Collaborative global advocacy to improve the lives of children and families with congenital hyperinsulinism

Julie Raskin; Heather Mcknight; Clare Gilbert; Al Aynsley-Green

doi:10.1530/endoabs.110.P560

P560

Prev Next

Section Contents Cite

Endocrine Abstracts (2025) 110 P560 | DOI: 10.1530/endoabs.110.P560

ECEESPE2025 Poster Presentations Fetal and Neonatal Endocrinology (15 abstracts)

Collaborative global advocacy to improve the lives of children and families with congenital hyperinsulinism

Julie Raskin ¹ , Heather Mcknight ² , Clare Gilbert ³ & Al Aynsley-Green ⁴

Author affiliations

¹Congenital Hyperinsulinism International, Glen Ridge, United States; ²Children’s Hospital of Philadelphia, Philadelphia, United States; ³Great Ormond Street Hospital for Children, London, United Kingdom; ⁴University of Northampton, Northampton, United Kingdom.

JOINT3151

Background: Hyperinsulinism (HI) is a rare, life-threatening condition affecting 1 in 28, 000 babies each year. HI results in the over secretion of insulin from pancreatic beta cells, leading to persistent severe hypoglycemia. Hypoglycemia can lead to seizures, developmental delay, visual impairment and death. Limited treatment options exist. Congenital Hyperinsulinism International (CHI) is an international non-profit organization committed to improving the lives of children and families with HI. CHI’s Collaborative Research Network (CRN) consists of 62 members and advisors from 17 countries, rare disease advocates, health care providers and researchers united around the common goal of improving the lives of people impacted by HI. Through research and advocacy, the CRN is focused on the attainment of timely and accurate diagnoses, supporting new evidence-based treatments and cures, standardizing clinical guidelines, and facilitating improved access to care.

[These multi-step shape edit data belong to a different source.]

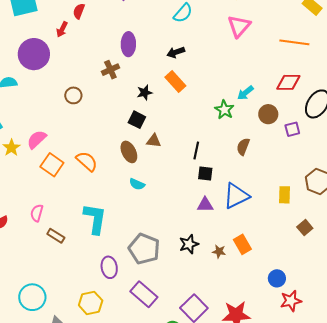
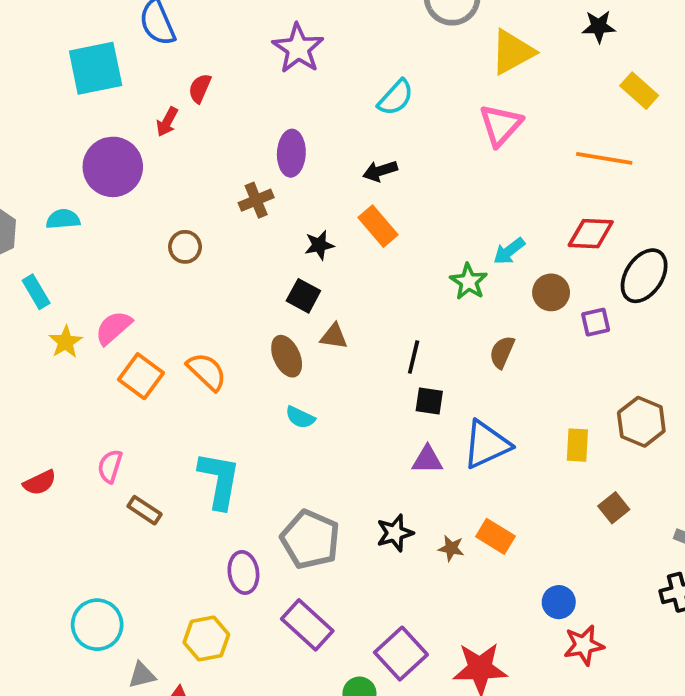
orange rectangle: (242, 244) -> (495, 536), turned -30

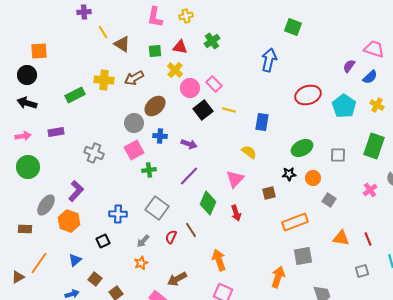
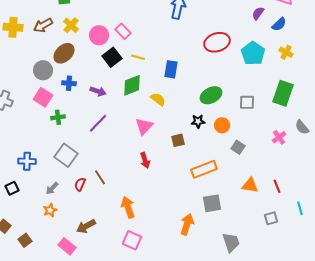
yellow cross: (175, 70) -> (71, 25), moved
pink square: (134, 150) -> (43, 97), turned -30
green diamond: (208, 203) -> (132, 85), moved, turned 45

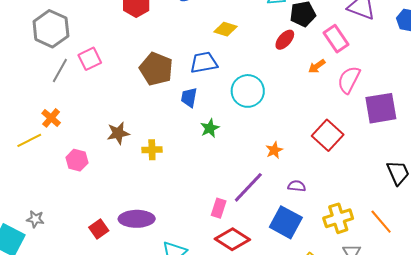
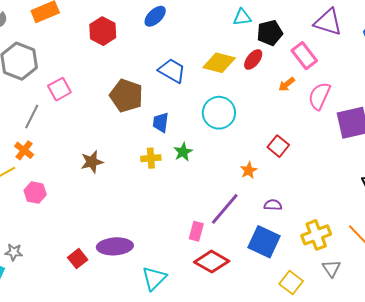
yellow diamond: (225, 29) -> (219, 63), moved, size x1.4
blue trapezoid: (204, 63) -> (172, 71), moved, turned 44
gray line: (60, 71) -> (32, 116), moved
red square: (328, 135) -> (278, 146), moved, size x0.7
yellow cross: (152, 150) -> (151, 158), moved
pink hexagon: (77, 160) -> (35, 193), moved

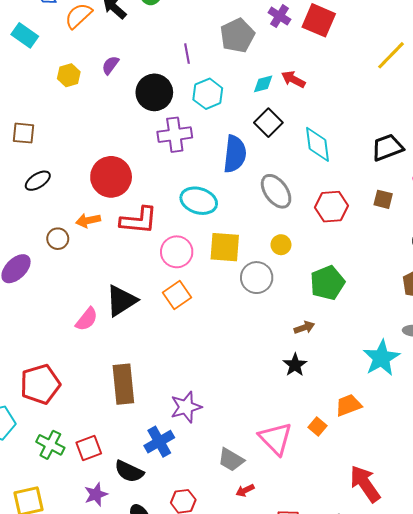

Objective: The need for an advocacy statement arose from discussions with > 600 parents, young people, and health care providers from around the world. Discussions and interactions with families uncovered basic aspects of care not generally available in many regions and countries. Through the CHI CRN an advocacy working group was formed with the mission of creating a universal advocacy statement for persons affected by HI.

Methods: Through several meetings, both in-person and virtually, CHI CRN members representing 5 countries met to produce an advocacy statement that could be utilized to assure optimal outcomes for people impacted by HI. The statement was approved by the entire CHI CRN.

Results: The finalized advocacy statement will be utilized to convey the medical and developmental needs of children with HI, urgency of timely diagnosis, access to medications and blood glucose testing supplies. There is also a focus on access to radiologic and surgical expertise, which in some cases can lead to a cure. Consultation with one of the world’s eight CHI Centers of Excellence (COEs) is emphasized. The need for transitional care for young adults is highlighted. The CHI CRN Advocacy Statement and List of Essential Medical Care, Medication, Supplies and Services is available on the CHI website to be used by Healthcare advocates, embassies, insurers, family members and health care providers as they navigate and advocate for people living with hyperinsulinism. This approach to advocacy can be a template for others working with rare diseases.